HSP104 transcripts harboring extended 3′ untranslated regions accumulate in Rrp6p-dependent transcription site foci. (A) HSP104 mRNA FISH analysis of rna14-3, rna14-3/Δrrp6, rna15-2, and rna15-2/Δrrp6 cultures temperature shifted to 37°C for 15 or 60 min. DNAs were stained with DAPI. (B) Northern analysis of HSP104 mRNA (or U4 snRNA as a control) isolated from rna14-3 and rna14-3/Δrrp6 cultures harvested at the indicated time points after a 37°C temperature shift.

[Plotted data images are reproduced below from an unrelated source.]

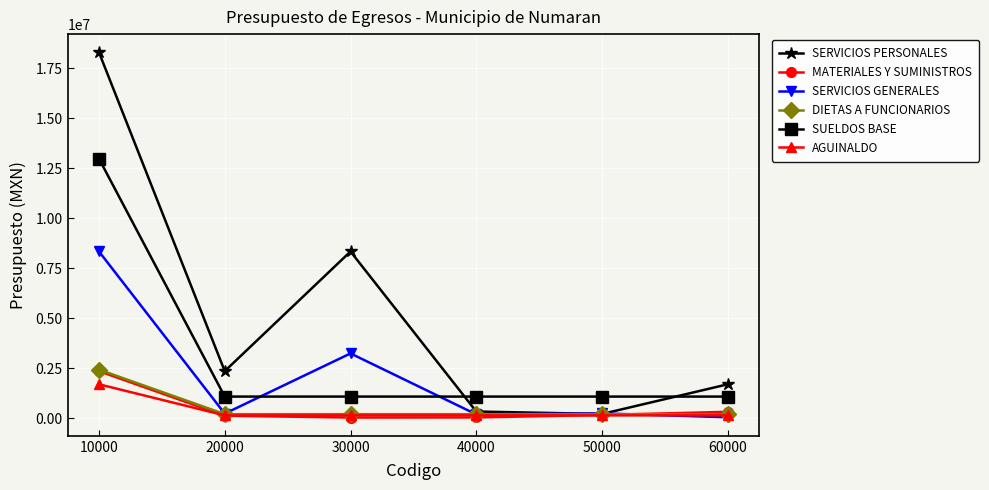

What is the value of the AGUINALDO point at the 6th from the left?

141303.6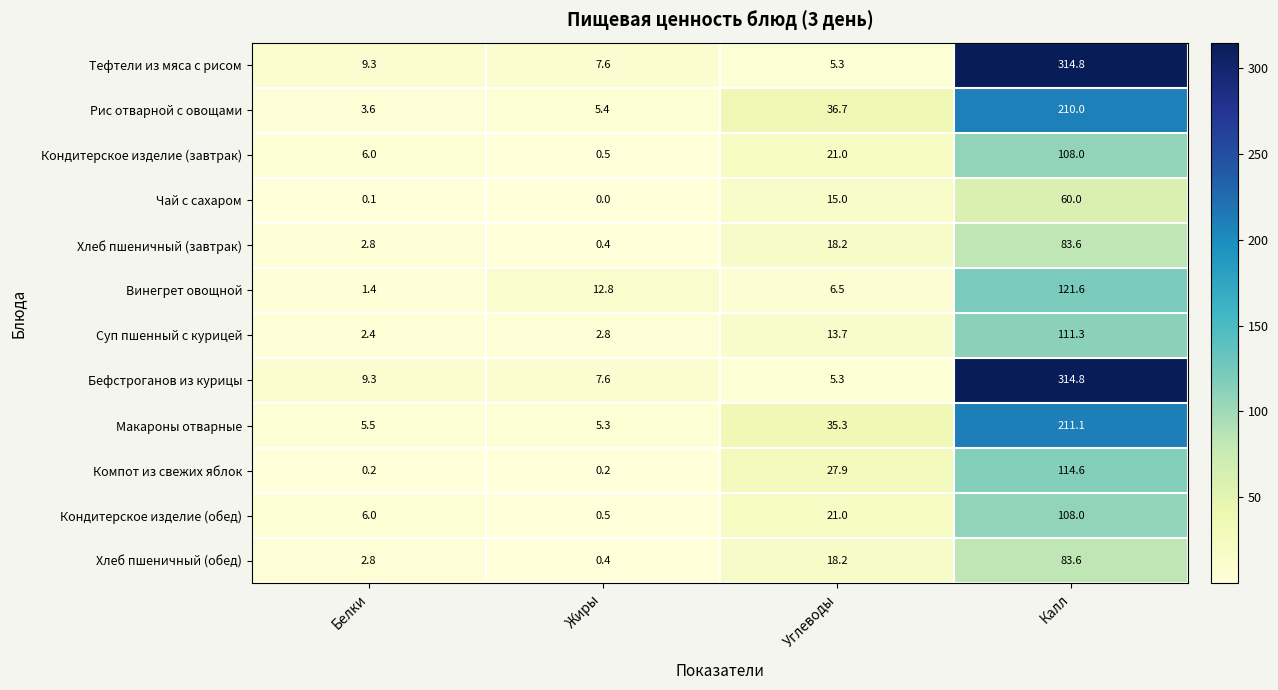

At which category is the sum across all series the highest?

Калл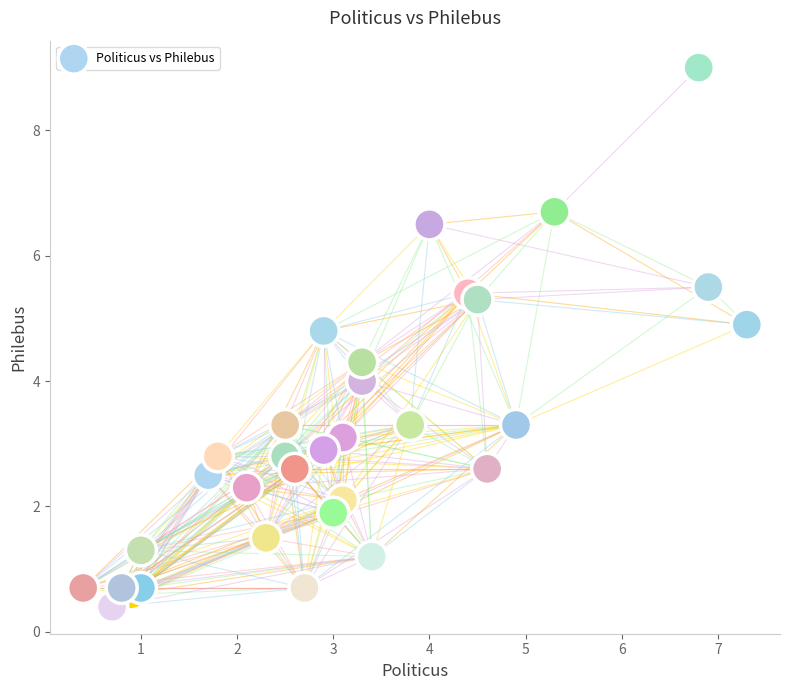

What is the range of X values (max minus min)?

6.9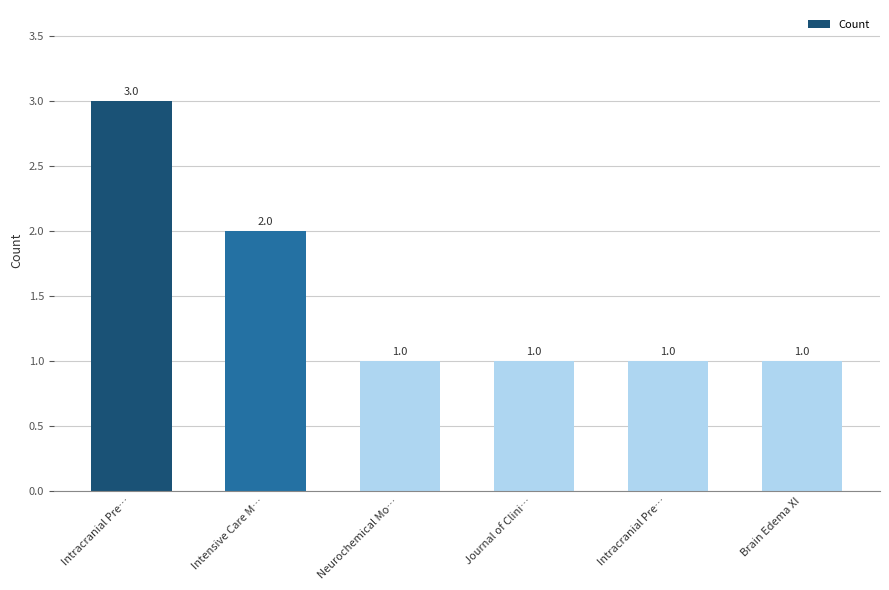

How many values exceed 1?

2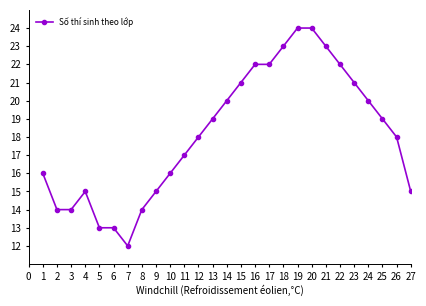

Count the number of data series in this chart.

1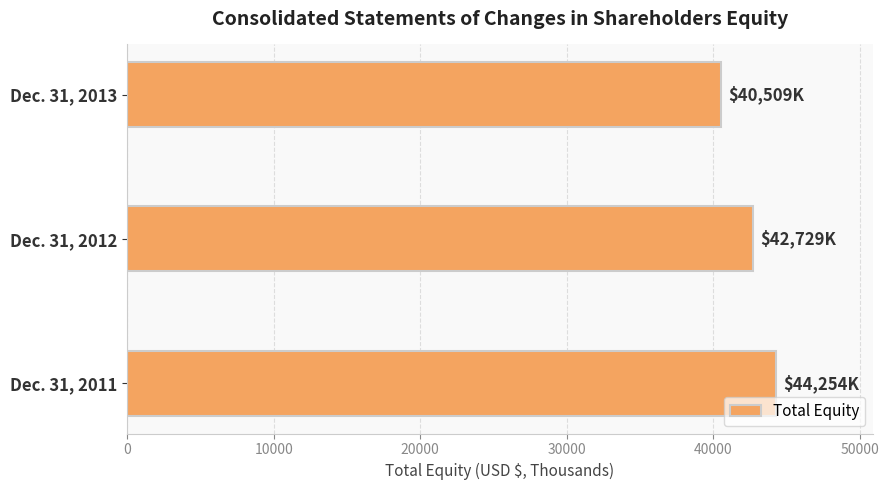

Count the values in the range 40509 to 44254.

3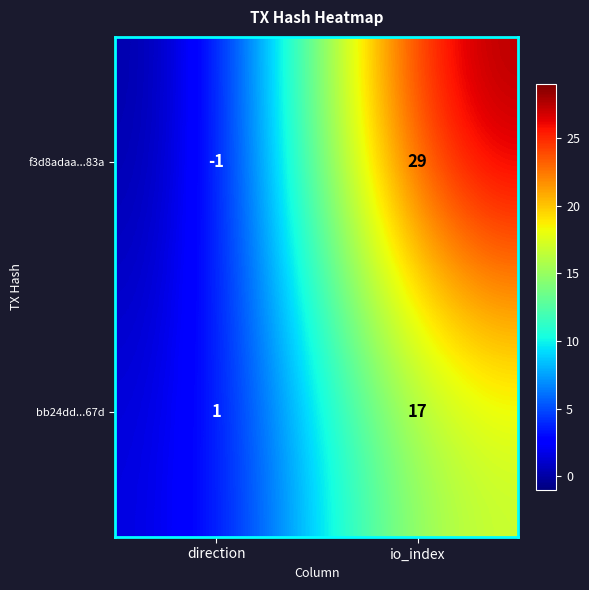

At which category does the chart reach its minimum across all series?

direction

Prior to gel electrophoresis, samples were treated with the DL163 oligonucleotide complementary to nt 2583 to 2606 of the HSP104 gene and RNase H. Approximate size markers are indicated. (C) Northern analysis of HSP104 RNA isolated from W303 and rna14-3/Δrrp6 cultures 15 min after a 37°C temperature shift. Prior to gel electrophoresis, samples were treated with RNase H and the indicated oligonucleotide [none (−), oligo(dT), D1, or D2] complementary to the region of the HSP104 gene (as schematized above the gel) for read-through as well as polyadenylated transcripts. Migration of bands corresponding to oligo(dT), D1, and D2 cleavage is shown. (D) Northern analysis of read-through as well as polyadenylated HSP104 RNA content in rna14-3 and rna14-3/Δrrp6 strains at 15- and 30-min time points after a 37°C temperature shift. To facilitate concomitant detection of read-through and polyadenylated HSP104 RNA, samples were treated with RNase H and a mix of oligonucleotide D1 and oligo(dT) prior to gel electrophoresis. (E) Quantitation of the result described for panel D. Signals were normalized to the amount of U4 RNA and expressed in comparison to the percentage of RNA produced in the rna14-3/Δrrp6 strain (set to a value of 100) at the same time point.

Transcripts whose 3′ end is generated by a self-cleaving hammerhead ribozyme accumulate in Rrp6p-dependent transcription site foci. (A) GFP RNA FISH analysis of wild-type (top row) and Δrrp6 (middle row) strains transformed with a 2μm high-copy-number plasmid construct expressing GFP RNA terminated by a self-cleaving hammerhead ribozyme (polII-GFP-RZ) and wild-type cells transformed with a 2μm plasmid expressing GFP RNA terminated by a conventional 3′-end processing signal (polII-GFP) (bottom row). Δrrp6 cells were cotransformed with either a plasmid expressing the Rrp6p protein (top and bottom rows) or empty vector (middle row). Log-phase cultures growing at 30°C were fixed and subjected to RNA FISH utilizing probes specific for the GFP ORF. DNA was stained with DAPI. dT, oligo(dT). (B) Northern analysis of GFP RNA from the cultures described above. WT, wild type.